PROBLEM TO SOLVE = For each line below that includes the word "Астана", make a copy.

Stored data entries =
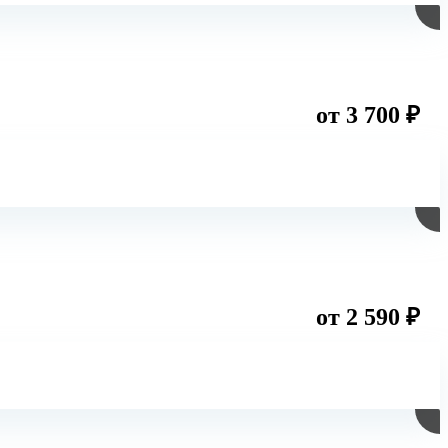
от 3 700 ₽
от 2 590 ₽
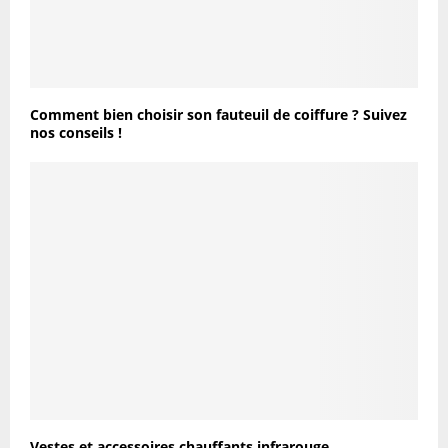
Comment bien choisir son fauteuil de coiffure ? Suivez
nos conseils !
Vestes et accessoires chauffants infrarouge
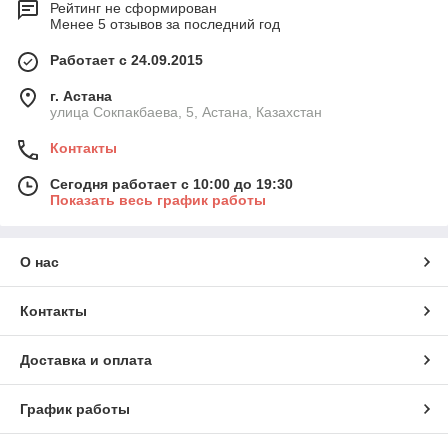
Рейтинг не сформирован
Менее 5 отзывов за последний год
Работает с 24.09.2015
г. Астана
улица Сокпакбаева, 5, Астана, Казахстан
Контакты
Сегодня работает с 10:00 до 19:30
Показать весь график работы
О нас
Контакты
Доставка и оплата
График работы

ANSWER =
г. Астана
улица Сокпакбаева, 5, Астана, Казахстан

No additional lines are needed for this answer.